This isn't a sham privacy claim like the kind made by Apple that requires you to trust the provider, either. Signal's clients are famously open source - something Apple does not do for pretty much any part of iOS or Mac OS:

- https://github.com/signalapp/Signal-Android

- https://github.com/signalapp/Signal-iOS

- https://github.com/signalapp/Signal-Desktop

Additionally, most of the Signal server's source code (nix the anti-spam components) is open source, as well as the libsignal library used across the clients and server alike:

- https://github.com/signalapp/Signal-Desktop

- https://github.com/signalapp/libsignal

Apple could be this transparent if they wanted to. They choose not to be, because the truth is, they do not actually care about user privacy, they are constantly collecting massive amounts of telemetry, user data, and user metadata from every single device they make, and they have been proven to share this data extensively with the federal government via the Snowden leaks, even in spite of the few actions they take publicly to maintain the marketing illusion of being a company that cares about user privacy, such as in the wake of the San Bernardino shooting.

Why is Apple taking the harder route then? Like having Maps go through proxies and get the route in small bits so that Apple's servers don't know who is going where, for example?

Meanwhile Google is giving you notifications about "would you like to review <this exact tiny shop you were just in>", because they are the good guys?

  • For the same reason the TSA exists: theater.

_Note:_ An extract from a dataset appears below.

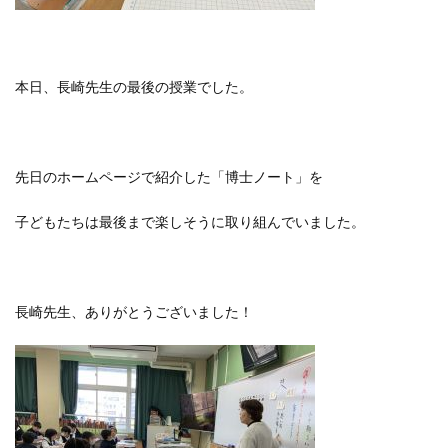
本日、長崎先生の最後の授業でした。
先日のホームページで紹介した「博士ノート」を
子どもたちは最後まで楽しそうに取り組んでいました。
長崎先生、ありがとうございました！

    The TSA performs security theater, where they take the harder route, yet fail to even detect, let alone stop 95%+ of yesterday's threats, to say nothing of today's or tomorrow's threats:

    - https://www.theverge.com/2015/6/1/8701741/tsa-screenings-hom...

    Apple performs privacy theater, where they take the harder route, yet extensively log user data and share it with federal intelligence agencies:

    - https://www.theguardian.com/world/2013/jun/06/us-tech-giants...

    As for the deeper why: it's more important to the US government for passengers to feel safe than it is for passengers to actually be truly safe.

    Likewise, it's more profitable for Apple to make its customers feel their data is private than it is for Apple to make their customers data actually be truly private.

    Apple is not privacy-preserving company.

    Apple is marketed as a privacy-preserving company.